「自称・家事手伝い」のパラサイト女、親が亡くなって問題が表面化
俺はシンゴ、48歳。高知県在住。今日はうちの実家の姉についてなんだけれど、相談に乗ってもらえます?
姉の名前はチエ。50歳。うちの姉はちょっと前に話題になった、いわゆる「子ども部屋おじさん」ならぬ「子ども部屋おばさん」なんだよね。
姉は小さい頃から、非常に出来がよかった。「末は博士か大臣か」なんて、親戚たちからもよく言われていたものだ。
それに引き換え、俺は勉強があまり得意ではなく、「名前を書けば受かる」という高校へ。卒業後は、何社も就職を断られた末にようやく車のディーラーの営業職に就いた。姉と比較されるから実家にいるのが嫌で、さっさと他県にある社員寮に入った。

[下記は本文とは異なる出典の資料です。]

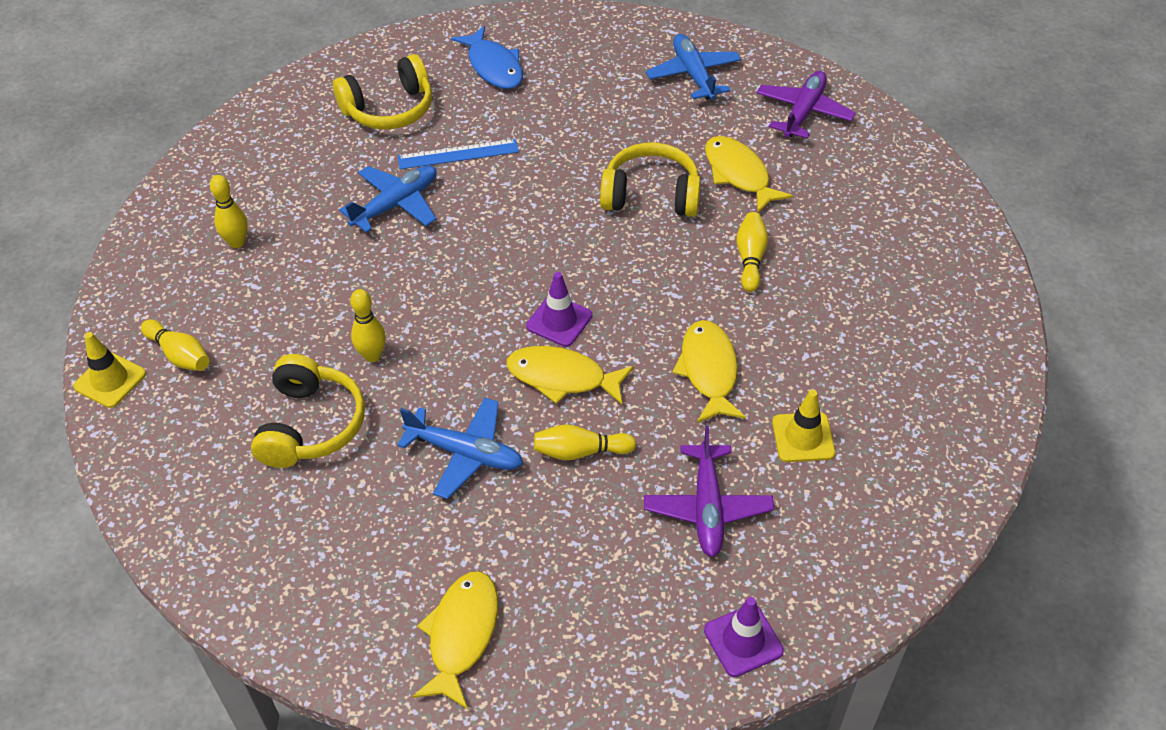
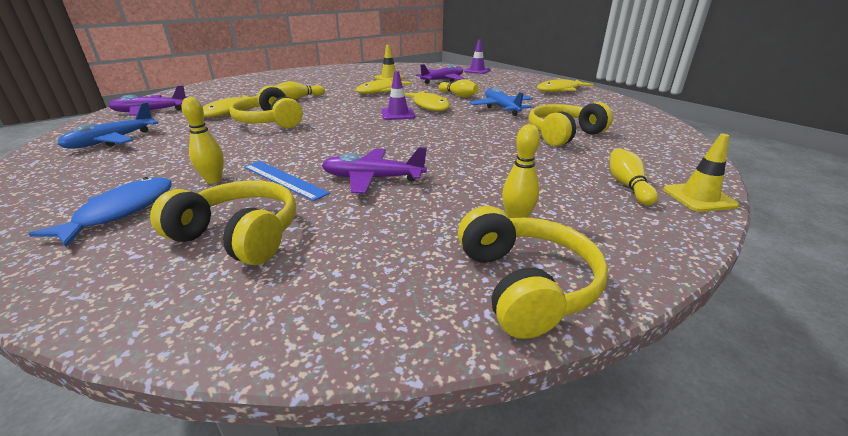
camera: 130 degrees left, 20 degrees down
(189, 197) = (524, 285): none -> yellow headphones
(372, 356) = (499, 138): yellow bowling pin -> yellow bowling pin (213, 180)
(396, 204) = (372, 179): blue plane -> purple plane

この業界、昔は結構ブラックで、契約が取れないと休みなんてないも同然。定休日も自宅から客先に通っていたくらいだ。当時のノルマは大変だったけれど、コツコツと地道に仕事をしてきたのを評価されたのか、社長に気に入られて、今では一応、役員にまで出世した。
婚期は逃してしまって、いまだに独身だけどね。付き合っている女性はいて、ひと回り年下のバツイチの女性なんだ。ウチの会社と付き合いがある税理士事務所の事務員をしていて、俺が役員になってから該当する事務に関わる機会が増えて、それが出会いのきっかけというわけ。
でも、実家の姉のことを考えると、彼女との結婚も言い出せなくて……。姉にもし彼女のことを知られたら、何を言われるかわかったものじゃない。姉のいる所に、彼女を連れていくわけにはいかない。
母に心配をかけているのはわかっているけれど、彼女を母にだけ会わせて、姉を避けるのはかなり難度が高い……。姉は、大学時代に就職氷河期と言われた時期を過ごしていたが、「いい学校を出たのだから、就職も楽勝だ」と思っていたようだ。
しかしプライドの高さが災いしたのか、いわゆる有名企業の面接を受けたもののことごとく落とされてしまった。
かといって「中小企業なんて行きたくない」と卒業しても就職先が決まらず、しまいには「もっと研究したいから大学院へ行く」なんて言い出す始末だ。しかし、大学院を修了してもなぜか就職は決まらなかった。